2.      Seseorang yang berharap mendapatkan pahala dari Allah SWT akan tetapi dirinya enggan berusaha dan beribadah kepada-Nya, maka sungguh pengharapan yang demikian adalah tidak dapat memberi manfaat sedikit pun bagi dirinya.
3.      Niat untuk melakukan kebaikan kepada Allah SWT akan tetapi tidak direalisasikan dalam perbuatan/kenyataan, maka niat (kata hati) yang demikian tidak memberi manfaat bagi dirinya.
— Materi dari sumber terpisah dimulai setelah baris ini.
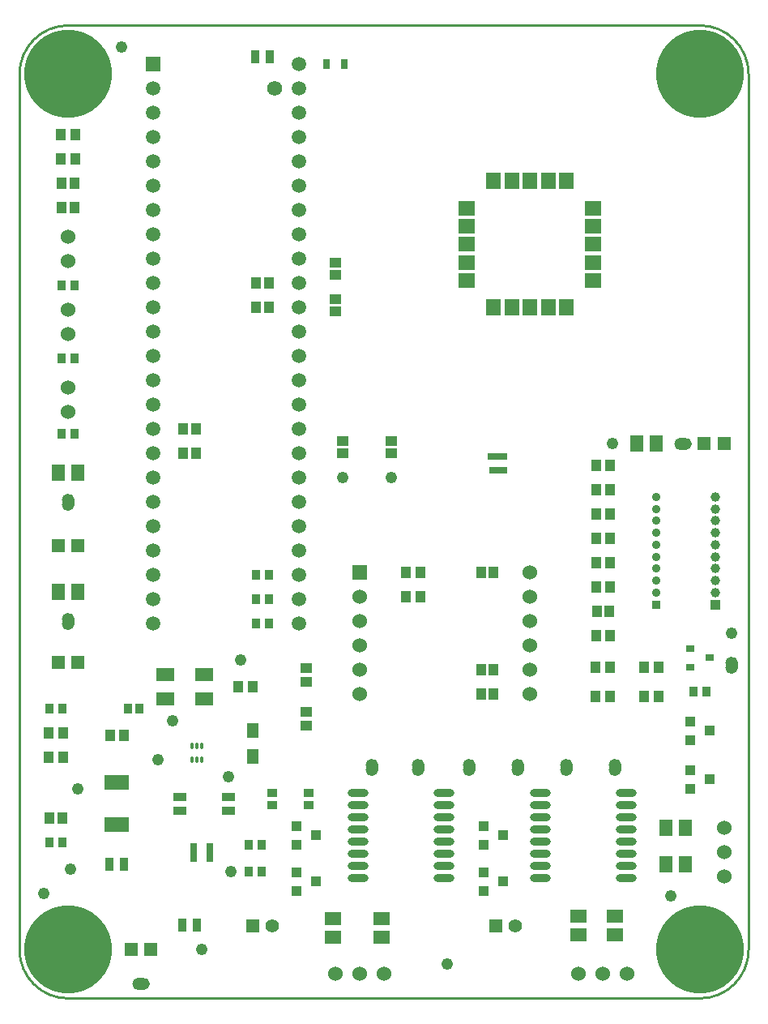
<source format=gts>
G04*
G04 #@! TF.GenerationSoftware,Altium Limited,Altium Designer,23.8.1 (32)*
G04*
G04 Layer_Color=8388736*
%FSLAX25Y25*%
%MOIN*%
G70*
G04*
G04 #@! TF.SameCoordinates,29178C35-F4AC-4926-8FEA-C3B9FECDB407*
G04*
G04*
G04 #@! TF.FilePolarity,Negative*
G04*
G01*
G75*
%ADD14C,0.01000*%
%ADD16R,0.03543X0.03150*%
%ADD19C,0.01000*%
%ADD30R,0.07087X0.05906*%
%ADD31R,0.05906X0.07087*%
%ADD32R,0.04724X0.05906*%
G04:AMPARAMS|DCode=33|XSize=26.38mil|YSize=11.81mil|CornerRadius=1.95mil|HoleSize=0mil|Usage=FLASHONLY|Rotation=90.000|XOffset=0mil|YOffset=0mil|HoleType=Round|Shape=RoundedRectangle|*
%AMROUNDEDRECTD33*
21,1,0.02638,0.00791,0,0,90.0*
21,1,0.02248,0.01181,0,0,90.0*
1,1,0.00390,0.00396,0.01124*
1,1,0.00390,0.00396,-0.01124*
1,1,0.00390,-0.00396,-0.01124*
1,1,0.00390,-0.00396,0.01124*
%
%ADD33ROUNDEDRECTD33*%
%ADD34R,0.03150X0.04134*%
%ADD35R,0.03740X0.05315*%
%ADD40R,0.05315X0.03740*%
%ADD44C,0.02900*%
%ADD45R,0.04343X0.03950*%
%ADD46R,0.02670X0.01981*%
%ADD47R,0.01981X0.06312*%
%ADD48R,0.07887X0.02769*%
%ADD49R,0.07493X0.02769*%
%ADD50R,0.06509X0.05524*%
%ADD51R,0.03753X0.04147*%
%ADD52R,0.03950X0.04540*%
%ADD53R,0.04343X0.04934*%
%ADD54R,0.03556X0.04147*%
%ADD55R,0.03950X0.04737*%
%ADD56R,0.05524X0.05524*%
%ADD57O,0.08674X0.03162*%
%ADD58R,0.07493X0.05328*%
%ADD59C,0.04800*%
%ADD60R,0.04540X0.04147*%
%ADD61R,0.04147X0.04540*%
%ADD62R,0.04737X0.03950*%
%ADD63R,0.04147X0.03753*%
%ADD64R,0.05524X0.06509*%
%ADD65C,0.05918*%
%ADD66R,0.05918X0.05918*%
%ADD67C,0.06000*%
%ADD68C,0.36233*%
%ADD69C,0.05524*%
%ADD70C,0.06181*%
%ADD71C,0.03937*%
%ADD72R,0.03937X0.03937*%
%ADD73C,0.03543*%
%ADD74R,0.03543X0.03543*%
%ADD75R,0.06000X0.06000*%
D14*
X391000Y236000D02*
Y238000D01*
X395000Y236000D02*
Y238000D01*
X122000Y303000D02*
Y305000D01*
X118000Y303000D02*
Y305000D01*
X122000Y254000D02*
Y256000D01*
X118000Y254000D02*
Y256000D01*
X372000Y330000D02*
X374000D01*
X372000Y326000D02*
X374000D01*
X149000Y108000D02*
X151000D01*
X149000Y104000D02*
X151000D01*
X343000Y194000D02*
Y196000D01*
X347000Y194000D02*
Y196000D01*
X323000Y194000D02*
Y196000D01*
X327000Y194000D02*
Y196000D01*
X307000Y194000D02*
Y196000D01*
X303000Y194000D02*
Y196000D01*
X287000Y194000D02*
Y196000D01*
X283000Y194000D02*
Y196000D01*
X262000Y194000D02*
Y196000D01*
X266000Y194000D02*
Y196000D01*
X243000Y194000D02*
Y196000D01*
X247000Y194000D02*
Y196000D01*
X380000Y100000D02*
G03*
X400000Y120000I0J20000D01*
G01*
X100000Y120000D02*
G03*
X120000Y100000I20000J0D01*
G01*
X400000Y480000D02*
G03*
X380000Y500000I-20000J0D01*
G01*
X120000Y500000D02*
G03*
X100000Y480000I0J-20000D01*
G01*
Y120000D02*
Y480000D01*
X400000Y120000D02*
X400000Y480000D01*
X120000Y100000D02*
X380000D01*
X120000Y500000D02*
X380000D01*
D16*
X375866Y243740D02*
D03*
Y236260D02*
D03*
X384134Y240000D02*
D03*
D19*
X393000Y239000D02*
D03*
Y235000D02*
D03*
X120000Y302000D02*
D03*
Y306000D02*
D03*
Y253000D02*
D03*
Y257000D02*
D03*
X375000Y328000D02*
D03*
X371000D02*
D03*
X152000Y106000D02*
D03*
X148000D02*
D03*
X345000Y197000D02*
D03*
Y193000D02*
D03*
X325000Y197000D02*
D03*
Y193000D02*
D03*
X305000D02*
D03*
Y197000D02*
D03*
X285000Y193000D02*
D03*
Y197000D02*
D03*
X264000D02*
D03*
Y193000D02*
D03*
X245000Y197000D02*
D03*
Y193000D02*
D03*
D30*
X284016Y395039D02*
D03*
Y402520D02*
D03*
Y410000D02*
D03*
Y417480D02*
D03*
Y424961D02*
D03*
X335984D02*
D03*
Y417480D02*
D03*
Y410000D02*
D03*
Y402520D02*
D03*
Y395039D02*
D03*
D31*
X295039Y435984D02*
D03*
X302520D02*
D03*
X310000D02*
D03*
X317480D02*
D03*
X324961D02*
D03*
Y384016D02*
D03*
X317480D02*
D03*
X310000D02*
D03*
X302520D02*
D03*
X295039D02*
D03*
D32*
X196000Y199598D02*
D03*
Y210228D02*
D03*
D33*
X171031Y198087D02*
D03*
X173000D02*
D03*
X174969D02*
D03*
Y203913D02*
D03*
X173000D02*
D03*
X171031D02*
D03*
D34*
X226358Y484000D02*
D03*
X233642D02*
D03*
D35*
X142953Y155000D02*
D03*
X137047D02*
D03*
X172953Y130000D02*
D03*
X167047D02*
D03*
X202953Y487000D02*
D03*
X197047D02*
D03*
D40*
X166000Y182953D02*
D03*
Y177047D02*
D03*
X186000Y182953D02*
D03*
Y177047D02*
D03*
D44*
X394100Y238000D02*
G03*
X394100Y238000I-1100J0D01*
G01*
Y236000D02*
G03*
X394100Y236000I-1100J0D01*
G01*
X121100Y303000D02*
G03*
X121100Y303000I-1100J0D01*
G01*
Y305000D02*
G03*
X121100Y305000I-1100J0D01*
G01*
Y254000D02*
G03*
X121100Y254000I-1100J0D01*
G01*
Y256000D02*
G03*
X121100Y256000I-1100J0D01*
G01*
X375100Y328000D02*
G03*
X375100Y328000I-1100J0D01*
G01*
X373100D02*
G03*
X373100Y328000I-1100J0D01*
G01*
X152100Y106000D02*
G03*
X152100Y106000I-1100J0D01*
G01*
X150100D02*
G03*
X150100Y106000I-1100J0D01*
G01*
X346100Y196000D02*
G03*
X346100Y196000I-1100J0D01*
G01*
Y194000D02*
G03*
X346100Y194000I-1100J0D01*
G01*
X326100Y196000D02*
G03*
X326100Y196000I-1100J0D01*
G01*
Y194000D02*
G03*
X326100Y194000I-1100J0D01*
G01*
X306100D02*
G03*
X306100Y194000I-1100J0D01*
G01*
Y196000D02*
G03*
X306100Y196000I-1100J0D01*
G01*
X286100Y194000D02*
G03*
X286100Y194000I-1100J0D01*
G01*
Y196000D02*
G03*
X286100Y196000I-1100J0D01*
G01*
X265100D02*
G03*
X265100Y196000I-1100J0D01*
G01*
Y194000D02*
G03*
X265100Y194000I-1100J0D01*
G01*
X246100Y196000D02*
G03*
X246100Y196000I-1100J0D01*
G01*
Y194000D02*
G03*
X246100Y194000I-1100J0D01*
G01*
D45*
X213866Y170740D02*
D03*
Y163260D02*
D03*
X222134Y167000D02*
D03*
X375866Y213740D02*
D03*
Y206260D02*
D03*
X384134Y210000D02*
D03*
X290866Y151740D02*
D03*
Y144260D02*
D03*
X299134Y148000D02*
D03*
X213866Y151740D02*
D03*
Y144260D02*
D03*
X222134Y148000D02*
D03*
X375866Y193740D02*
D03*
Y186260D02*
D03*
X384134Y190000D02*
D03*
X290866Y170740D02*
D03*
Y163260D02*
D03*
X299134Y167000D02*
D03*
D46*
X178299Y162953D02*
D03*
Y160984D02*
D03*
Y159016D02*
D03*
Y157047D02*
D03*
X171701D02*
D03*
Y159016D02*
D03*
Y160984D02*
D03*
Y162953D02*
D03*
D47*
X143937Y171339D02*
D03*
X141969D02*
D03*
X140000D02*
D03*
X138031D02*
D03*
X136063D02*
D03*
Y188661D02*
D03*
X138031D02*
D03*
X140000D02*
D03*
X141969D02*
D03*
X143937D02*
D03*
D48*
X296701Y322953D02*
D03*
D49*
X296898Y317047D02*
D03*
D50*
X249000Y125063D02*
D03*
Y132937D02*
D03*
X330000Y126063D02*
D03*
Y133937D02*
D03*
X345000Y126063D02*
D03*
Y133937D02*
D03*
X229000Y125063D02*
D03*
Y132937D02*
D03*
D51*
X382559Y226000D02*
D03*
X377441D02*
D03*
X197441Y274000D02*
D03*
X202559D02*
D03*
X199559Y163000D02*
D03*
X194441D02*
D03*
X197441Y254000D02*
D03*
X202559D02*
D03*
X197441Y264000D02*
D03*
X202559D02*
D03*
X117559Y219000D02*
D03*
X112441D02*
D03*
X117559Y164000D02*
D03*
X112441D02*
D03*
X199559Y152000D02*
D03*
X194441D02*
D03*
X122559Y393000D02*
D03*
X117441D02*
D03*
X122559Y363000D02*
D03*
X117441D02*
D03*
X122559Y332000D02*
D03*
X117441D02*
D03*
D52*
X112343Y174000D02*
D03*
X117657D02*
D03*
D53*
X142854Y208000D02*
D03*
X137146D02*
D03*
D54*
X149461Y219000D02*
D03*
X144539D02*
D03*
D55*
X343063Y319032D02*
D03*
X337158D02*
D03*
X259095Y275000D02*
D03*
X265000D02*
D03*
X259095Y265000D02*
D03*
X265000D02*
D03*
X362953Y236000D02*
D03*
X357047D02*
D03*
X362953Y224000D02*
D03*
X357047D02*
D03*
X342953Y236000D02*
D03*
X337047D02*
D03*
X342953Y224000D02*
D03*
X337047D02*
D03*
X190047Y228000D02*
D03*
X195953D02*
D03*
X117953Y199000D02*
D03*
X112047D02*
D03*
X112047Y209000D02*
D03*
X117953D02*
D03*
X117047Y455000D02*
D03*
X122953D02*
D03*
X117047Y445000D02*
D03*
X122953D02*
D03*
X343063Y249031D02*
D03*
X337158D02*
D03*
X343063Y269032D02*
D03*
X337158D02*
D03*
X343063Y279031D02*
D03*
X337158D02*
D03*
X343063Y289032D02*
D03*
X337158D02*
D03*
X343063Y299031D02*
D03*
X337158D02*
D03*
X343063Y309032D02*
D03*
X337158D02*
D03*
D56*
X145866Y120000D02*
D03*
X154134D02*
D03*
X381732Y328000D02*
D03*
X390000D02*
D03*
X115866Y286000D02*
D03*
X124134D02*
D03*
X115866Y238000D02*
D03*
X124134D02*
D03*
X296063Y129646D02*
D03*
X196063D02*
D03*
D57*
X274716Y149500D02*
D03*
Y154500D02*
D03*
Y159500D02*
D03*
Y164500D02*
D03*
Y169500D02*
D03*
Y174500D02*
D03*
Y179500D02*
D03*
Y184500D02*
D03*
X239283Y149500D02*
D03*
Y154500D02*
D03*
Y159500D02*
D03*
Y164500D02*
D03*
Y169500D02*
D03*
Y174500D02*
D03*
Y179500D02*
D03*
Y184500D02*
D03*
X349716Y149500D02*
D03*
Y154500D02*
D03*
Y159500D02*
D03*
Y164500D02*
D03*
Y169500D02*
D03*
Y174500D02*
D03*
Y179500D02*
D03*
Y184500D02*
D03*
X314283Y149500D02*
D03*
Y154500D02*
D03*
Y159500D02*
D03*
Y164500D02*
D03*
Y169500D02*
D03*
Y174500D02*
D03*
Y179500D02*
D03*
Y184500D02*
D03*
D58*
X176000Y233020D02*
D03*
Y222980D02*
D03*
X160000Y233020D02*
D03*
Y222980D02*
D03*
D59*
X124000Y186000D02*
D03*
X142000Y491000D02*
D03*
X393000Y250000D02*
D03*
X368000Y142000D02*
D03*
X110000Y143000D02*
D03*
X175000Y120000D02*
D03*
X276000Y114000D02*
D03*
X163000Y214000D02*
D03*
X157000Y198000D02*
D03*
X191000Y239000D02*
D03*
X186000Y191000D02*
D03*
X187000Y152000D02*
D03*
X121000Y153000D02*
D03*
X344000Y328000D02*
D03*
X253000Y314000D02*
D03*
X233000D02*
D03*
D60*
X253000Y324000D02*
D03*
Y329118D02*
D03*
X230000Y402559D02*
D03*
Y397441D02*
D03*
Y387559D02*
D03*
Y382441D02*
D03*
X233000Y329118D02*
D03*
Y324000D02*
D03*
D61*
X197441Y394000D02*
D03*
X202559D02*
D03*
Y384000D02*
D03*
X197441D02*
D03*
X167441Y324000D02*
D03*
X172559D02*
D03*
X167441Y334000D02*
D03*
X172559D02*
D03*
X295000Y275000D02*
D03*
X289882D02*
D03*
X117441Y435000D02*
D03*
X122559D02*
D03*
X295000Y235000D02*
D03*
X289882D02*
D03*
X117441Y425000D02*
D03*
X122559D02*
D03*
X295000Y225000D02*
D03*
X289882D02*
D03*
X342669Y259032D02*
D03*
X337551D02*
D03*
D62*
X218000Y235953D02*
D03*
Y230047D02*
D03*
Y217953D02*
D03*
Y212047D02*
D03*
D63*
X204000Y179441D02*
D03*
Y184559D02*
D03*
X219000Y179441D02*
D03*
Y184559D02*
D03*
D64*
X123937Y316000D02*
D03*
X116063D02*
D03*
X123937Y267000D02*
D03*
X116063D02*
D03*
X362000Y328000D02*
D03*
X354126D02*
D03*
X373937Y170000D02*
D03*
X366063D02*
D03*
X373937Y155000D02*
D03*
X366063D02*
D03*
D65*
X215002Y483998D02*
D03*
Y473998D02*
D03*
Y463998D02*
D03*
Y453998D02*
D03*
Y443998D02*
D03*
Y433998D02*
D03*
Y423998D02*
D03*
Y413998D02*
D03*
Y403998D02*
D03*
Y393998D02*
D03*
Y383998D02*
D03*
Y373998D02*
D03*
Y363998D02*
D03*
Y353998D02*
D03*
Y343998D02*
D03*
Y333998D02*
D03*
Y323998D02*
D03*
Y313998D02*
D03*
Y303998D02*
D03*
Y293998D02*
D03*
Y283998D02*
D03*
Y273998D02*
D03*
Y263998D02*
D03*
Y253998D02*
D03*
X154998Y254002D02*
D03*
Y264002D02*
D03*
Y274002D02*
D03*
Y284002D02*
D03*
Y294002D02*
D03*
Y304002D02*
D03*
Y314002D02*
D03*
Y324002D02*
D03*
Y334002D02*
D03*
Y344002D02*
D03*
Y354002D02*
D03*
Y364002D02*
D03*
Y374002D02*
D03*
Y384002D02*
D03*
Y394002D02*
D03*
Y404002D02*
D03*
Y414002D02*
D03*
Y424002D02*
D03*
Y434002D02*
D03*
Y444002D02*
D03*
Y454002D02*
D03*
Y464002D02*
D03*
Y474002D02*
D03*
D66*
Y484002D02*
D03*
D67*
X250000Y110000D02*
D03*
X240000D02*
D03*
X230000D02*
D03*
X120000Y341000D02*
D03*
Y351000D02*
D03*
X240000Y225000D02*
D03*
Y235000D02*
D03*
Y245000D02*
D03*
Y255000D02*
D03*
Y265000D02*
D03*
X310000Y225000D02*
D03*
Y235000D02*
D03*
Y245000D02*
D03*
Y255000D02*
D03*
Y265000D02*
D03*
Y275000D02*
D03*
X120000Y403000D02*
D03*
Y413000D02*
D03*
Y373000D02*
D03*
Y383000D02*
D03*
X390000Y150000D02*
D03*
Y160000D02*
D03*
Y170000D02*
D03*
X350000Y110000D02*
D03*
X340000D02*
D03*
X330000D02*
D03*
D68*
X120000Y120000D02*
D03*
Y480000D02*
D03*
X380000D02*
D03*
Y120000D02*
D03*
D69*
X303937Y129646D02*
D03*
X203937D02*
D03*
D70*
X205000Y473998D02*
D03*
D71*
X386429Y306177D02*
D03*
Y301256D02*
D03*
Y296335D02*
D03*
Y291413D02*
D03*
Y286492D02*
D03*
Y281571D02*
D03*
Y276650D02*
D03*
Y271728D02*
D03*
Y266807D02*
D03*
D72*
Y261886D02*
D03*
D73*
X361882Y306177D02*
D03*
Y301256D02*
D03*
Y296335D02*
D03*
Y291413D02*
D03*
Y286492D02*
D03*
Y281571D02*
D03*
Y276650D02*
D03*
Y271728D02*
D03*
Y266807D02*
D03*
D74*
Y261886D02*
D03*
D75*
X240000Y275000D02*
D03*
M02*

</source>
4.      Seseorang yang berdoa kepada Allah akan tetapi tidak disertai dengan usaha secara lahiriyah, maka doa yang demikian tidaklah dapat memberi manfaat bagi dirinya. Sebab kesungguh-sungguhan di dalam berdoa adalah berarti bersungguh-sungguh pula di dalam bentuk amaliyahnya, dan disinilah Allah SWT akan memberi petunjuk kepadanya. Hal ini sebagaimana firman Allah SWT: “Dan orang-orang yang bersungguh-sungguh di dalam (mencari keridhaan) Kami, niscaya Kami akan memberi petunjuk kepada mereka (menuju) jalan-jalan Kami dan sesungguhnya Allah benar-benar bersama orang-orang yang berbuat baik”.
Tuhfatul Arusy

5.      Seseorang yang memohon ampun kepada Allah akan tetapi tidak menyesali dosa-dosa yang telah dilakukan olehnya, maka tidaklah permohonan yang ia lakukan, melainkan hanya sebatas di lisan saja, tanpa ada kesungguhan di hati penyesalan yang sebenar-benarnya.
6.      Seseorang yang berbuat kebaikan dalam bentuk lahirnya (yang tampak) akan tetapi ketika orang tidak melihat atau memperhatikannya ia mengerjakannya dengan tidak baik, maka perbuatan yang demikian hanyalah cermin dari kepura-puraan belaka, sehingga hal itu tidak membawa kebaikan sedikit pun bagi dirinya.

7.      Seseorang yang bersungguh-sungguh di dalam beramal, akan tetapi ia tidak ikhlas karena Allah  SWT semata.